Thread (42 messages) 42 messages, 3 authors, 2024-03-14

Re: [PATCH v9 07/10] PCI: dwc: ep: Remove "core_init_notifier" flag

From: Manivannan Sadhasivam <hidden>
Date: 2024-03-13 17:53:49
Also in: linux-arm-msm, linux-omap, linux-pci, linux-renesas-soc, linux-tegra, linuxppc-dev, lkml

On Mon, Mar 11, 2024 at 10:54:28PM +0100, Niklas Cassel wrote:
On Mon, Mar 11, 2024 at 08:15:59PM +0530, Manivannan Sadhasivam wrote:
quoted
quoted
I would say that it is the following change that breaks things:
quoted
-	if (!core_init_notifier) {
-		ret = pci_epf_test_core_init(epf);
-		if (ret)
-			return ret;
-	}
-
Since without this code, pci_epf_test_core_init() will no longer be called,
as there is currently no one that calls epf->core_init() for a EPF driver
after it has been bound. (For drivers that call dw_pcie_ep_init_notify() in
.probe())
Thanks a lot for testing, Niklas!
quoted
I guess one way to solve this would be for the EPC core to keep track of
the current EPC "core state" (up/down). If the core is "up" at EPF .bind()
time, notify the EPF driver directly after .bind()?
Yeah, that's a good solution. But I think it would be better if the EPC caches
all events if the EPF drivers are not available and dispatch them once the bind
happens for each EPF driver. Even though INIT_COMPLETE is the only event that is
getting generated before bind() now, IMO it is better to add provision to catch
other events also.

Wdyt?
I'm not sure.
What if the EPF goes up/down/up, it seems a bit silly to send all those
events to the EPF driver that will alloc+free+alloc.
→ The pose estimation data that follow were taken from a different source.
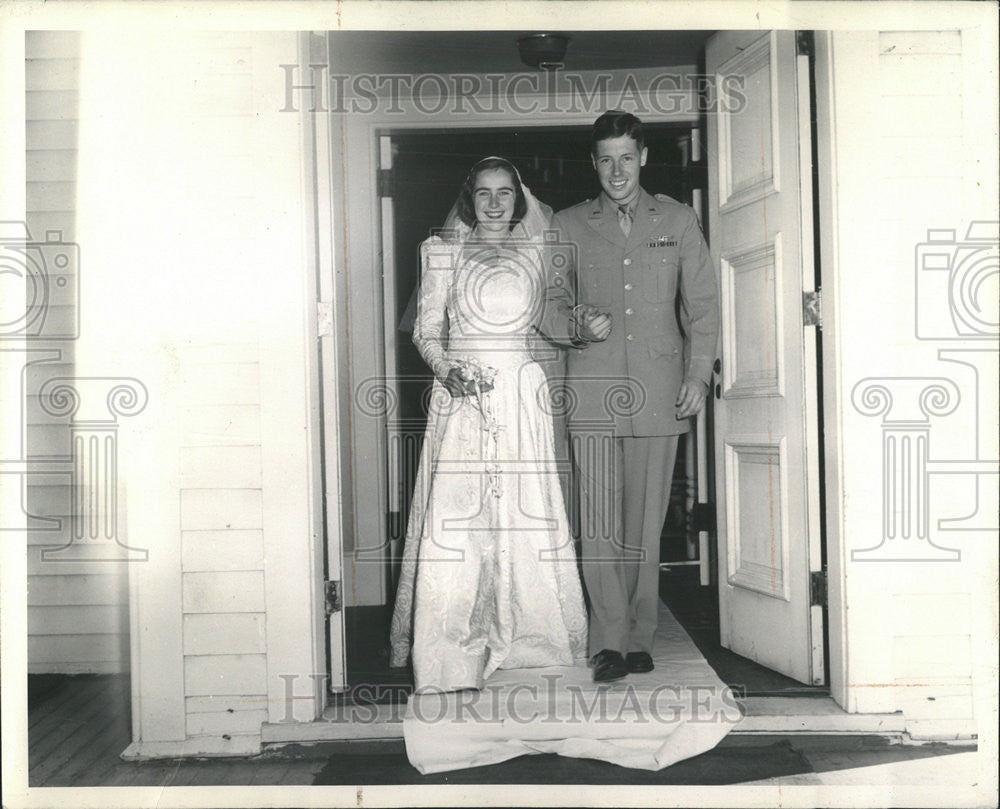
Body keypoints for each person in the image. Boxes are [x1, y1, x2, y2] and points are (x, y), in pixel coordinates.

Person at [389, 157, 588, 692]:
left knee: (522, 513)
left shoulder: (538, 253)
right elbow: (426, 331)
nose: (495, 203)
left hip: (522, 393)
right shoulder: (441, 253)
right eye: (484, 193)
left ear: (518, 201)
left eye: (505, 193)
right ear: (469, 199)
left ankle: (530, 634)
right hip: (462, 395)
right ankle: (453, 640)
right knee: (459, 518)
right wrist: (449, 370)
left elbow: (555, 317)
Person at [542, 111, 720, 683]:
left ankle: (640, 637)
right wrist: (574, 326)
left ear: (642, 157)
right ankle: (608, 641)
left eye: (626, 157)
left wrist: (697, 374)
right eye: (605, 159)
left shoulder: (676, 218)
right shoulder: (567, 224)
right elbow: (547, 303)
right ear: (593, 163)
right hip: (591, 393)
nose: (616, 170)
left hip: (659, 390)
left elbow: (703, 308)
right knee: (597, 524)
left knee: (645, 523)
Do we know for sure that we will want to store + replay events other than
INIT_COMPLETE?

And how many events should we store?


Until we can think of a good reason which events other than UP/DOWN we
can to store, I think that just storing the state as an integer in
struct pci_epc seems simpler.
Hmm, makes sense.
Or I guess we could continue with a flag in struct pci_epc_features,
like has_perst_notifier, which would then require the EPC driver to
call both epc_notify_core_up() and epc_notify_core_down() when receiving
the PERST deassert/assert.
For a driver without the flag set, the EPC core would call
.epc_notify_core_up() after bind. (And .epc_notify_core_down() would never
be called, or it could call it before unbind().)
That way an EPF driver itself would not need any different handling
(all callbacks would always come, either triggered by an EPC driver that
has PERST GPIO irq, or triggered by the EPC core for a driver that lacks
a PERST GPIO).
For simplicity, I've just used a flag in 'struct pci_epc' to track the core_init
and call the callback during bind().

But the series has grown big, so I decided to split it into two. One to address
the DBI access issue and also remove the 'core_init_notifier' flag and another
one to make EPF drivers more robust to handle the host reboot scenario.